» PASSAGE GIVEN
□ □ □

Who has ever been to a place in their life where the person they loved, cared for, trusted, or would die for (referencing an old blog) had done something to you that hurt you so deeply, or just wasn't around anymore so suddenly, that it made you do things that you thought you would never do. I'm not talking about hurt like, throw you clothes out the window or even smash a window. I'm talking about the type of pain that drives people to a stage of heavy drug & Alcohol use, maybe some form of self degradation, and quite possibly depression.
This is a real pain, this is a real feeling, i know people who have tried suicide, i know people who have lost themselves in substances. I'm not trying to bring up old painful memories for anyone, but who has really felt the pain that a love lost can really inflict on you.

□ □ □

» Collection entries
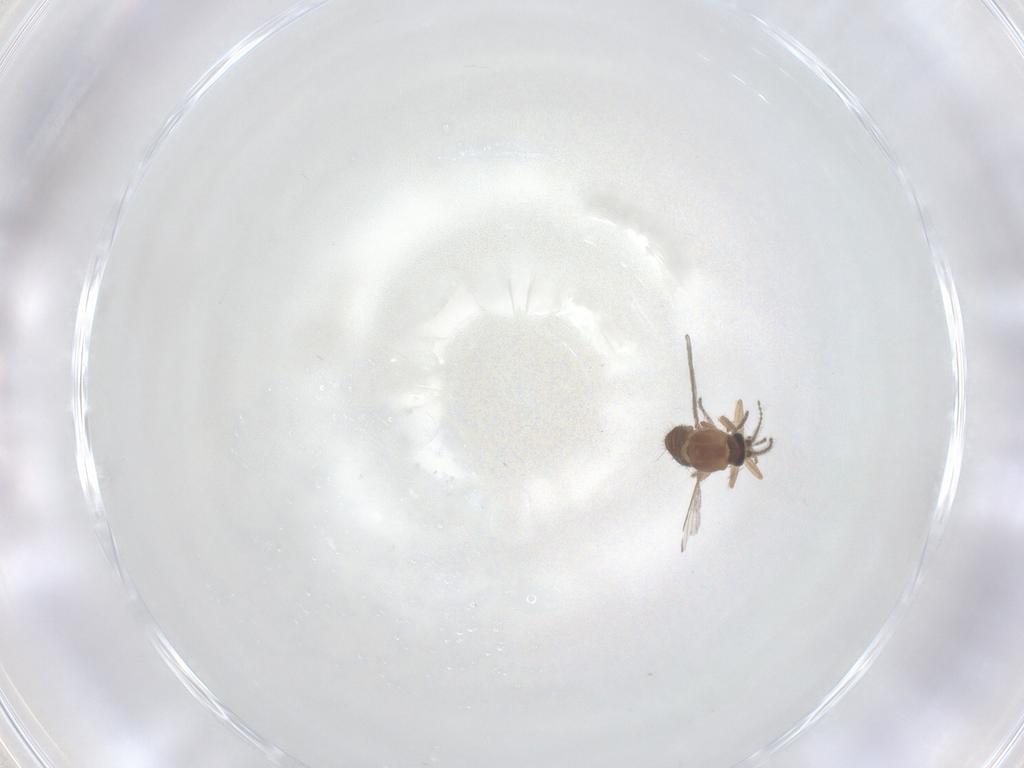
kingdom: Animalia
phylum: Arthropoda
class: Insecta
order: Diptera
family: Ceratopogonidae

□ □ □

» EXERCISES
a – Answer these questions about the passage on lost love:
(i) Which kinds of hurt does the writer say they are not talking about?
(ii) What has the writer seen some people they know lose themselves in?
(iii) What does the writer say they are not trying to bring up for anyone?
b – Go on with the passage on lost love, picking up after its final sentence.

» REPLIES
a –
(i) Throwing your clothes out the window or even smashing a window.
(ii) Substances.
(iii) Old painful memories.

b –
I myself have never been "heartbroken" (in the general sense of the word), but at the very young age of 13 or so, i did suffer arguably the single most traumatic experience in my life. Now, i know some people have been lucky enough to have never felt the real pain of a love lost or a loved one's disappointment; but I know many if not even a majority of you have!!
They say what does not kill you makes you stronger, and I'm a person who many would consider strong (both mentally and physically), but some of the things i do (i attribute to the PAIN i felt at an early age of about 13) may just kill me one day.
How do / did you get over that pain??